> [ENTRIES PROVIDED]:
+-------+

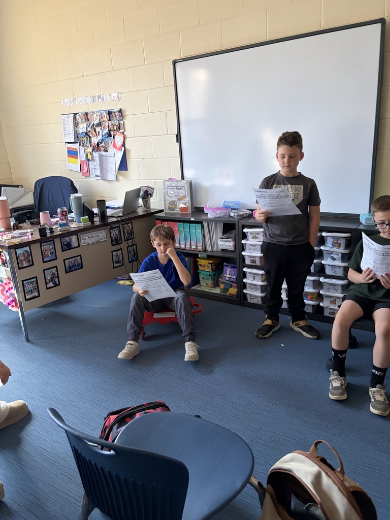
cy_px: 260
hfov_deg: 53.1
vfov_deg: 67.3
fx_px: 391
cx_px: 195
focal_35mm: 26
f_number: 1.6
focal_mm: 5.96
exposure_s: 1/60
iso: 400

+-------+

> [EXERCISE]:
When you reproduce the entries above, keep every word exactly and leave out each picture.

> [FINISHED TASK]:
cy_px: 260
hfov_deg: 53.1
vfov_deg: 67.3
fx_px: 391
cx_px: 195
focal_35mm: 26
f_number: 1.6
focal_mm: 5.96
exposure_s: 1/60
iso: 400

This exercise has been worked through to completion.